The most exciting and tastiest dish for me personally, was the red lantern. Deep fried soft shell crab with Sichuan dried chillies. My first piece of advice when ordering this would be DO NOT EAT A CHILLI – they are fiercely hot. I could barely feel my mouth for the next thirty minutes – of course everyone around me thought it was hilarious. Using my chopsticks, I dived into the chilli laden basket in search for the soft shell crab. Meaty, crispy, deep-fried pieces which had taken in the intense dried chilli flavour – but none of the heat. I really did enjoy this dish.
The spicy minced pork, fried with string beans and chilli came out next. The dish wasn’t my choice but to my surprise I rather enjoyed it. The minced pork was very coarsely ground and full of flavour with quite a lot of chilli lurking between the crunchy string beans. My only complaint would be I found this dish quite oily and for the price, a little on the small side.
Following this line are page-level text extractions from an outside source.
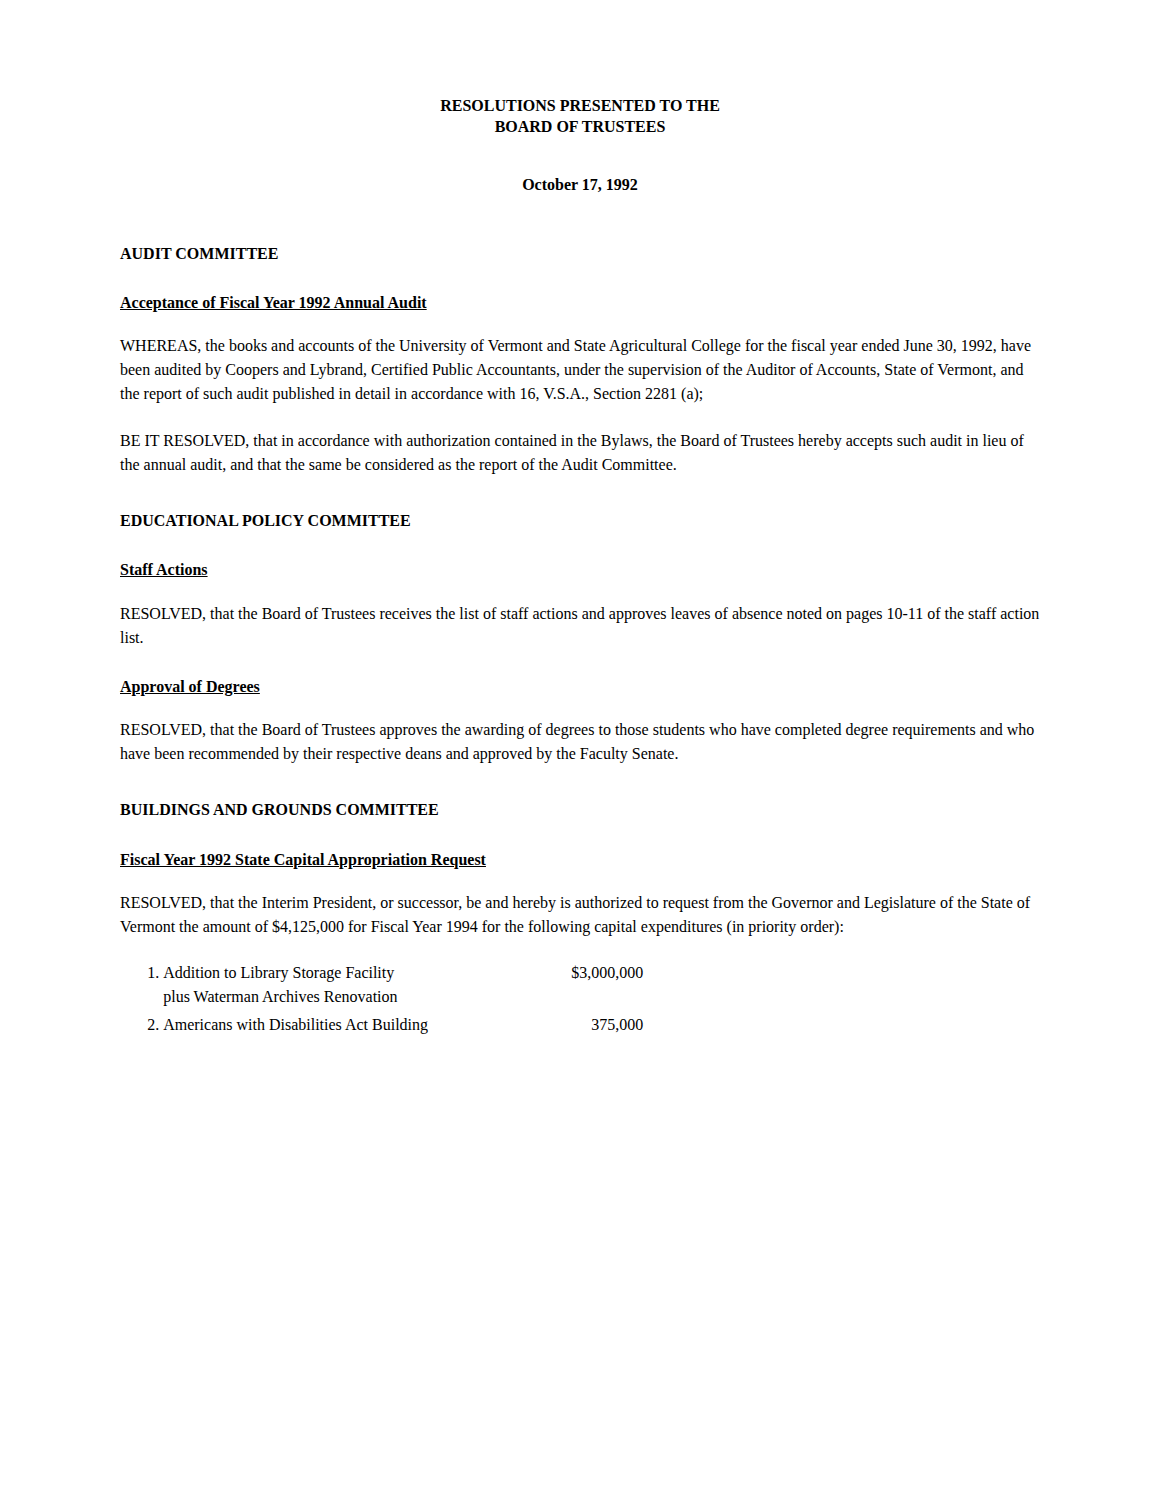RESOLUTIONS PRESENTED TO THE
BOARD OF TRUSTEES
October 17, 1992
AUDIT COMMITTEE
Acceptance of Fiscal Year 1992 Annual Audit
WHEREAS, the books and accounts of the University of Vermont and State Agricultural College for the fiscal year ended June 30, 1992, have been audited by Coopers and Lybrand, Certified Public Accountants, under the supervision of the Auditor of Accounts, State of Vermont, and the report of such audit published in detail in accordance with 16, V.S.A., Section 2281 (a);
BE IT RESOLVED, that in accordance with authorization contained in the Bylaws, the Board of Trustees hereby accepts such audit in lieu of the annual audit, and that the same be considered as the report of the Audit Committee.
EDUCATIONAL POLICY COMMITTEE
Staff Actions
RESOLVED, that the Board of Trustees receives the list of staff actions and approves leaves of absence noted on pages 10-11 of the staff action list.
Approval of Degrees
RESOLVED, that the Board of Trustees approves the awarding of degrees to those students who have completed degree requirements and who have been recommended by their respective deans and approved by the Faculty Senate.
BUILDINGS AND GROUNDS COMMITTEE
Fiscal Year 1992 State Capital Appropriation Request
RESOLVED, that the Interim President, or successor, be and hereby is authorized to request from the Governor and Legislature of the State of Vermont the amount of $4,125,000 for Fiscal Year 1994 for the following capital expenditures (in priority order):
Addition to Library Storage Facility$3,000,000 plus Waterman Archives Renovation
Americans with Disabilities Act Building 375,000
Any type of meat dish that has the word ‘crispy’ in has normally already won my heart. The crispy de-boned lamb ribs, spring onion, a small ball of intense garlic paste and a spring onion based sauce – I think. The lamb ribs are thrice cooked and marinated for 24 hours resulting in a very tender piece of meat, with a very crispy top. For all the effort that’s put into this dish, I was expecting to be blown away – and sadly I wasn’t. There is no doubt that this dish is cooked perfectly, but it lacked in flavour. I didn’t get much of that lovely strong lamb flavour I was hoping for, or much of its 24 hour marinade. For me this dish didn’t live up to its hype.
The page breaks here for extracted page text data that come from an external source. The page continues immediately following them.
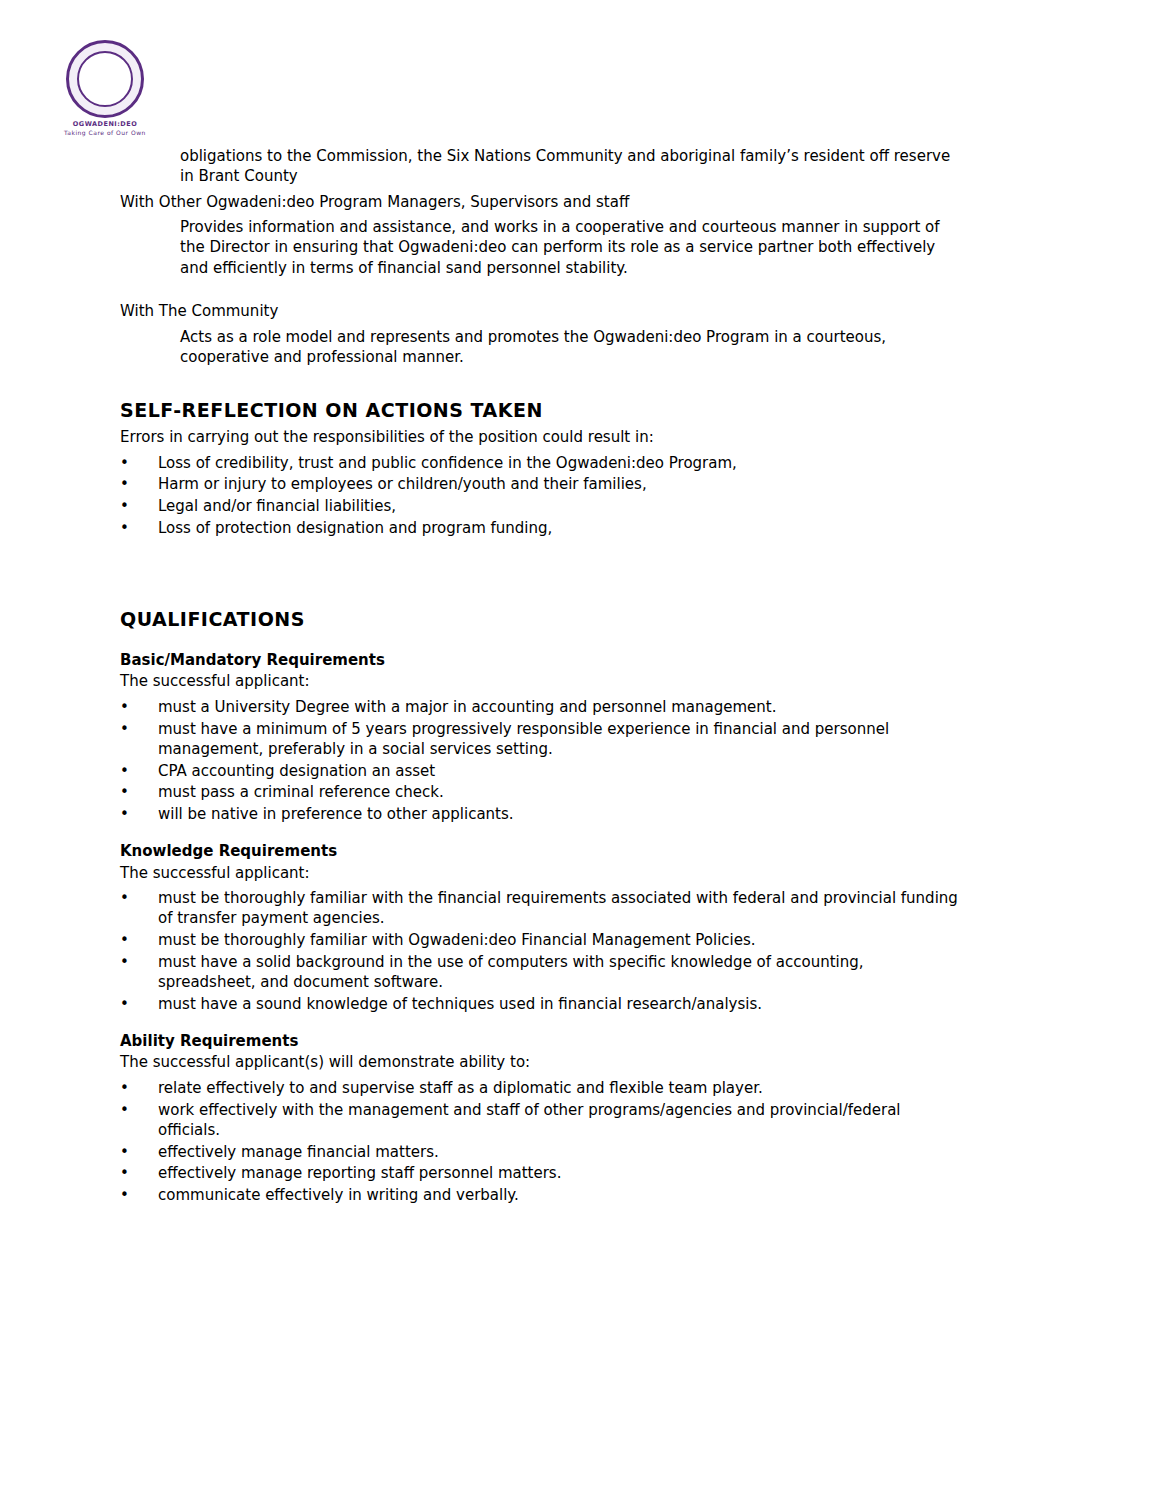OGWADENI:DEO
Taking Care of Our Own
obligations to the Commission, the Six Nations Community and aboriginal family’s resident off reserve in Brant County
With Other Ogwadeni:deo Program Managers, Supervisors and staff
Provides information and assistance, and works in a cooperative and courteous manner in support of the Director in ensuring that Ogwadeni:deo can perform its role as a service partner both effectively and efficiently in terms of financial sand personnel stability.
With The Community
Acts as a role model and represents and promotes the Ogwadeni:deo Program in a courteous, cooperative and professional manner.
SELF-REFLECTION ON ACTIONS TAKEN
Errors in carrying out the responsibilities of the position could result in:
Loss of credibility, trust and public confidence in the Ogwadeni:deo Program,
Harm or injury to employees or children/youth and their families,
Legal and/or financial liabilities,
Loss of protection designation and program funding,
QUALIFICATIONS
Basic/Mandatory Requirements
The successful applicant:
must a University Degree with a major in accounting and personnel management.
must have a minimum of 5 years progressively responsible experience in financial and personnel management, preferably in a social services setting.
CPA accounting designation an asset
must pass a criminal reference check.
will be native in preference to other applicants.
Knowledge Requirements
The successful applicant:
must be thoroughly familiar with the financial requirements associated with federal and provincial funding of transfer payment agencies.
must be thoroughly familiar with Ogwadeni:deo Financial Management Policies.
must have a solid background in the use of computers with specific knowledge of accounting, spreadsheet, and document software.
must have a sound knowledge of techniques used in financial research/analysis.
Ability Requirements
The successful applicant(s) will demonstrate ability to:
relate effectively to and supervise staff as a diplomatic and flexible team player.
work effectively with the management and staff of other programs/agencies and provincial/federal officials.
effectively manage financial matters.
effectively manage reporting staff personnel matters.
communicate effectively in writing and verbally.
The shredded chicken with Sichuan, coriander and pepper dressing looked rather simple when it arrived and I felt a bit disheartened. Luckily there was far more to it than that. The chicken (brown parts) was succulent and very moist dosed in a nice, spicy Sichuan pepper dust. The dish was well seasoned and very fresh. Not a meal, but a lovely side (or mouthful).
I was really looking forward to desserts, which ended up being a real mixed bag. Red bean paste pancake – was extremely boring. A tiny, very crisp pancake filled with a less than exciting red bean paste. Oh and a sliced strawberry on the side. I took me all of five minutes to eat it. Desserts are well priced atHutong so at least I couldn’t moan about that as well.
The mango cheesecake with passion fruit cream was definitely the best dessert on our table, and it wasn’t sitting in front of me unfortunately. The flavour in the cheesecake was excellent, it really did taste of fresh mangos and the very large helping of passion fruit cream was just as good. I could have happily eaten a pot of this on its own.
A piece of crispy spaghetti!? I’m not really sure exactly, but whatever it was sat perched on top for garnish – serving absolutely no purpose.
The last of our desserts, steamed egg custard buns were again, only mediocre. It’s not that they weren’t cooked well – they were probably some of the best I have had but for me getting excited about Chinese desserts has never quite had the desired effect. Here in the UK we are just too accustomed to rich, sweet and calorie full desserts – nothing like these healthy custard buns. They were served as a plate of little white mice – very dainty.
Overall I had a lovely evening at Hutong. Good company, great view, attentive service and nice food. I haven’t dined at Hutong in Hong Kong but I know it carries a Michelin Star and unfortunately, I don’t think its little sister here in the UK is at that standard. It’s an expensive night out at Hutong – but the views are the premium. Perhaps the red lantern (soft shell crab), comfortably numb cocktail and view could be enough if you’re really desperate to make it down here (or should I say up) but there are much better Chinese restaurants in London, notably Red Pocket in Battersea.